Write the data out again exactly, with no pictures.

● Extracted page text data:
========
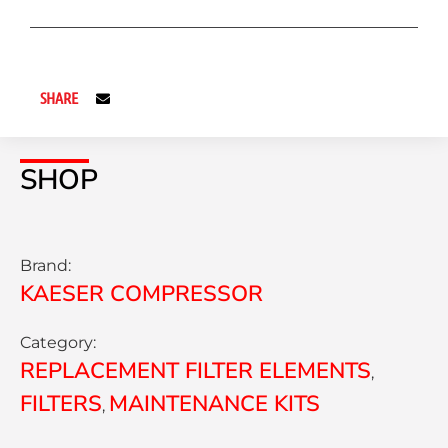
SHARE
SHOP
Brand:
KAESER COMPRESSOR
Category:
REPLACEMENT FILTER ELEMENTS
,
FILTERS
MAINTENANCE KITS
,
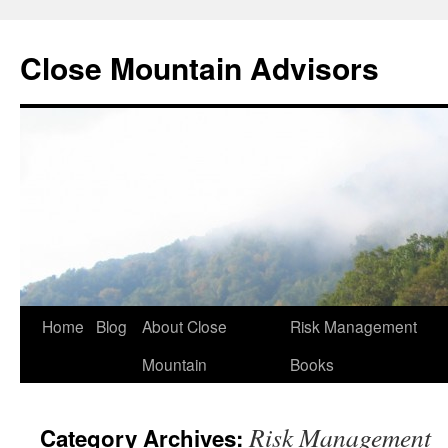
Close Mountain Advisors
Home
Blog
About Close
Risk Management
Mountain
Books
Risk Management
Category Archives:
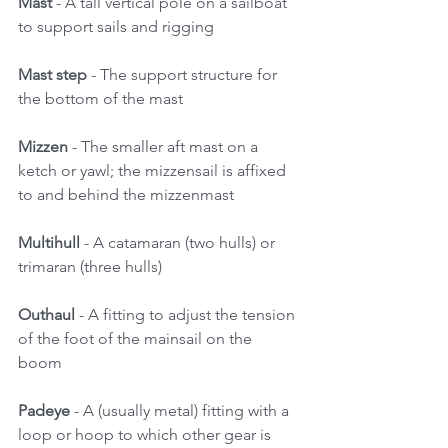
Mast
 - A tall vertical pole on a sailboat 
to support sails and rigging 
Mast step 
- The support structure for 
the bottom of the mast 
Mizzen
 - The smaller aft mast on a 
ketch or yawl; the mizzensail is affixed 
to and behind the mizzenmast 
Multihull
 - A catamaran (two hulls) or 
trimaran (three hulls) 
Outhaul
 - A fitting to adjust the tension 
of the foot of the mainsail on the 
boom 
Padeye
 - A (usually metal) fitting with a 
loop or hoop to which other gear is 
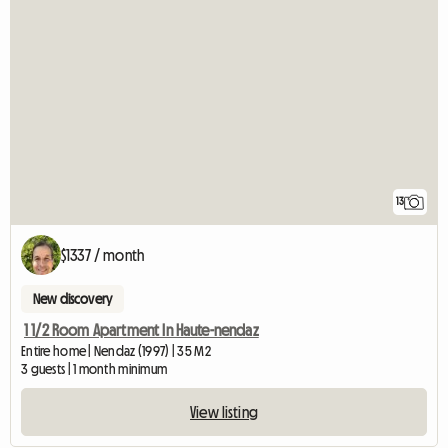
13
$1337 / month
New discovery
1 1/2 Room Apartment In Haute-nendaz
Entire home | Nendaz (1997) | 35 M2
3 guests | 1 month minimum
View listing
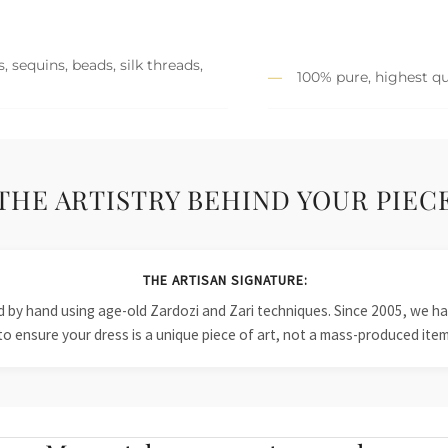
 sequins, beads, silk threads,
100% pure, highest qu
THE ARTISTRY BEHIND YOUR PIEC
THE ARTISAN SIGNATURE:
ied by hand using age-old Zardozi and Zari techniques. Since 2005, we
to ensure your dress is a unique piece of art, not a mass-produced item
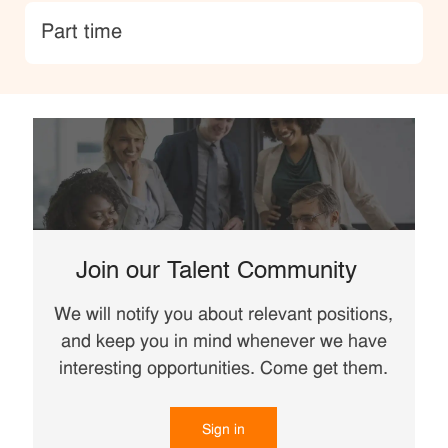
type
Part time
Join our Talent Community
We will notify you about relevant positions,
and keep you in mind whenever we have
interesting opportunities. Come get them.
Sign in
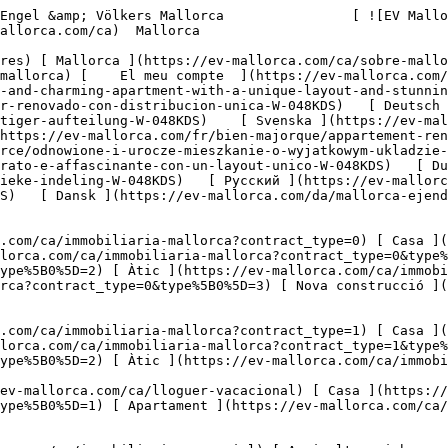
ova)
========
● TASK RESPONSE:
SHARE
SHOP
Brand:
KAESER COMPRESSOR
Category:
REPLACEMENT FILTER ELEMENTS
,
FILTERS
MAINTENANCE KITS
,
Close Mountain Advisors
Home
Blog
About Close
Risk Management
Mountain
Books
Risk Management
Category Archives:
Mast
 - A tall vertical pole on a sailboat 
to support sails and rigging 
Mast step 
- The support structure for 
the bottom of the mast 
Mizzen
 - The smaller aft mast on a 
ketch or yawl; the mizzensail is affixed 
to and behind the mizzenmast 
Multihull
 - A catamaran (two hulls) or 
trimaran (three hulls) 
Outhaul
 - A fitting to adjust the tension 
of the foot of the mainsail on the 
boom 
Padeye
 - A (usually metal) fitting with a 
loop or hoop to which other gear is 
13
$1337 / month
New discovery
1 1/2 Room Apartment In Haute-nendaz
Entire home | Nendaz (1997) | 35 M2
3 guests | 1 month minimum
View listing
 sequins, beads, silk threads,
100% pure, highest qu
THE ARTISTRY BEHIND YOUR PIEC
THE ARTISAN SIGNATURE:
ied by hand using age-old Zardozi and Zari techniques. Since 2005, we
to ensure your dress is a unique piece of art, not a mass-produced item
type
Part time
Join our Talent Community
We will notify you about relevant positions,
and keep you in mind whenever we have
interesting opportunities. Come get them.
Sign in
ova)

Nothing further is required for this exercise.